物語の展開などは気にならず、新作100円のレンタル特別期間にたまたまゲオに行って、たまたま1本だけ返却されてたのを見つけ、これだけの最高峰映画が鑑賞できたのは幸せの極みというものだろう。土日にいつ行っても『ゴジラVSコング』はすべてレンタルされてて、なぜこんなにいつも人気があるのだろうと思っていたが、なるほど理由は判った。この作品の魅力が相当あることの証しなのだろう。いい歳した大の男が、ゴジラだのコングだの、どこか冷めていたのに、作品をあらためて観ると、確かに今時の映像技術のみならずド迫力の臨場感に満ち溢れたものだった。
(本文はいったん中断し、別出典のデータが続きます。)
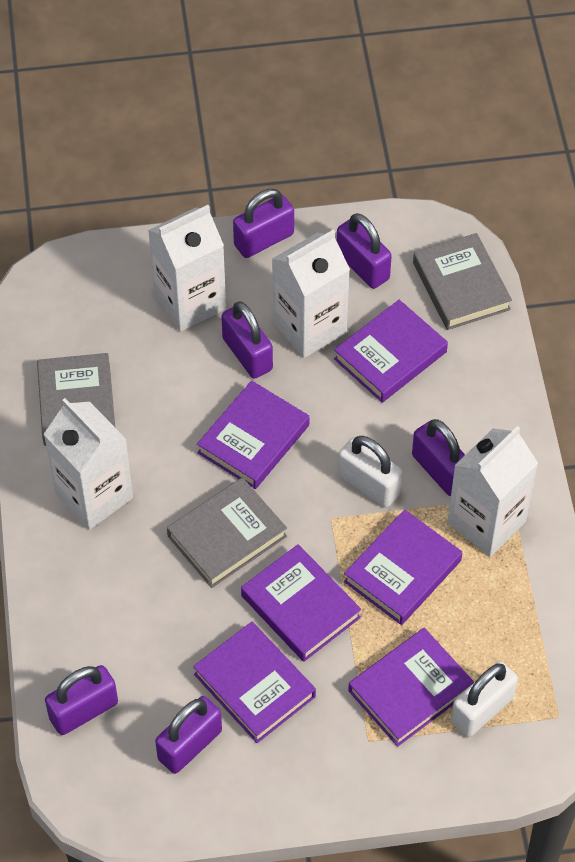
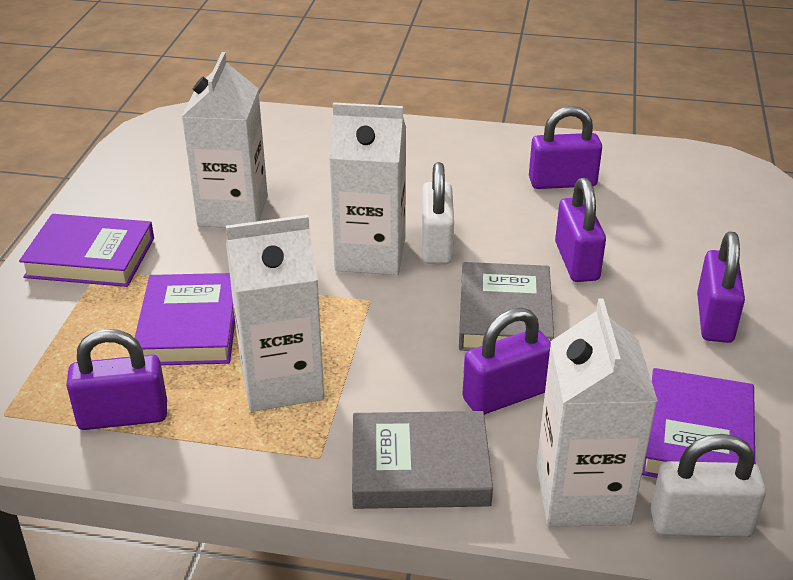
grey book: 3 -> 2
purple book: 6 -> 3
purple padlock: 6 -> 5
そして最後まで、守護神コングが小さな可愛らしい女の子と手話ができる友情と愛情のハッピーエンドは言うまでもない。映画は架空であっても心の表現は本物である。そのことを大事にしているハリウッド映画は大好きだ。後日、この『ゴジラVSコング』のBDは『クルエラ』(2021)のBDと共に購入した。いい映画は何度でも観たくなるのだ。『クルエラ』はレンタルをしていないので、『ラ・ラ・ランド』(2016)のエマ・ストーンが今度はどんな演技をしているのか楽しみで購入した。